---------- Data records ----------

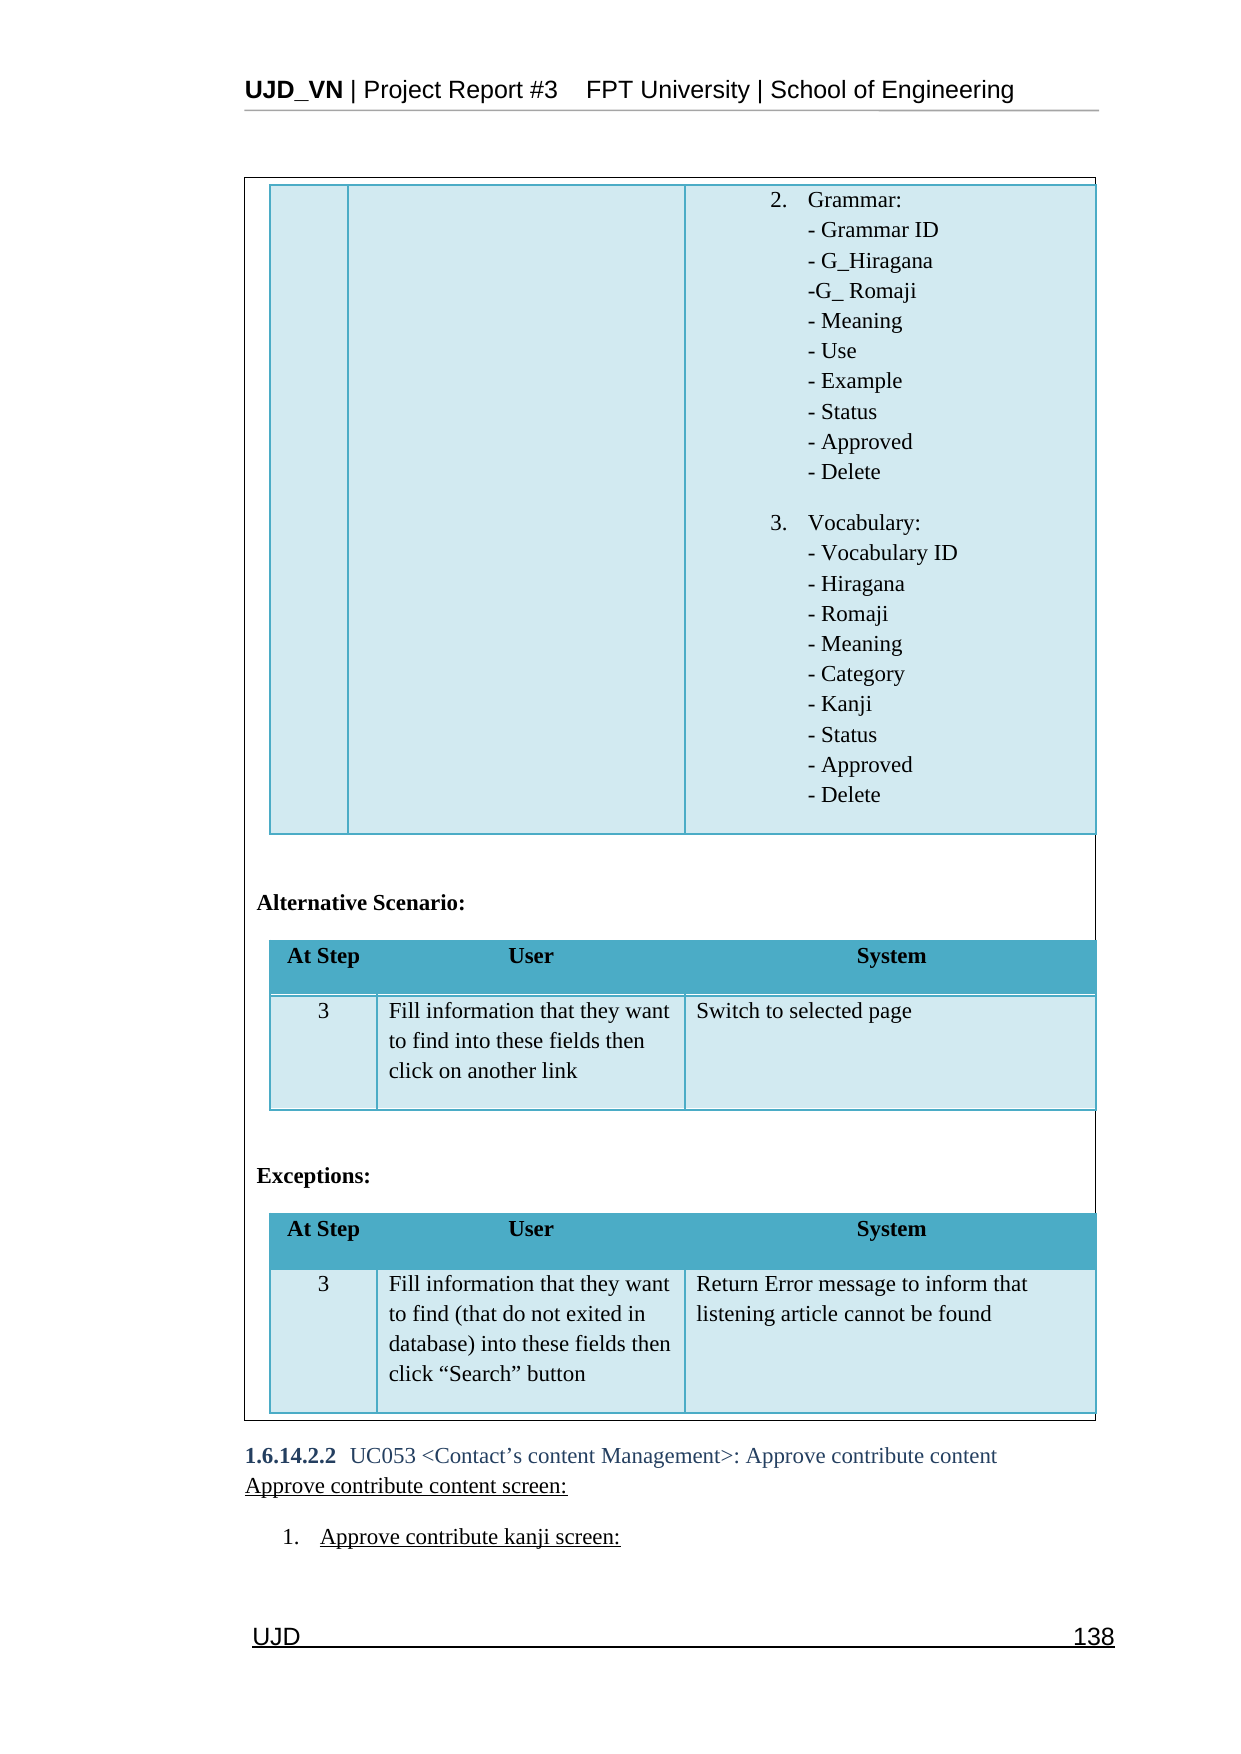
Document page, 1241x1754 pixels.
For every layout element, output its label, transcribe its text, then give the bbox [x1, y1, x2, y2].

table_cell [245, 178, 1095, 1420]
subtitle UC053 <Contact’s content Management>: Approve contribute content [244, 1442, 1122, 1468]
text Approve contribute content screen: [244, 1472, 1122, 1498]
list Approve contribute kanji screen: [282, 1523, 1122, 1549]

----------

Exercise requirements -
All that is needed is the exact run of lines from the start of the material above through the one containing "For every layout", pictures left out.

Response box -
Document page, 1241x1754 pixels.
For every layout element, output its label, transcribe its text, then give the bbox [x1, y1, x2, y2].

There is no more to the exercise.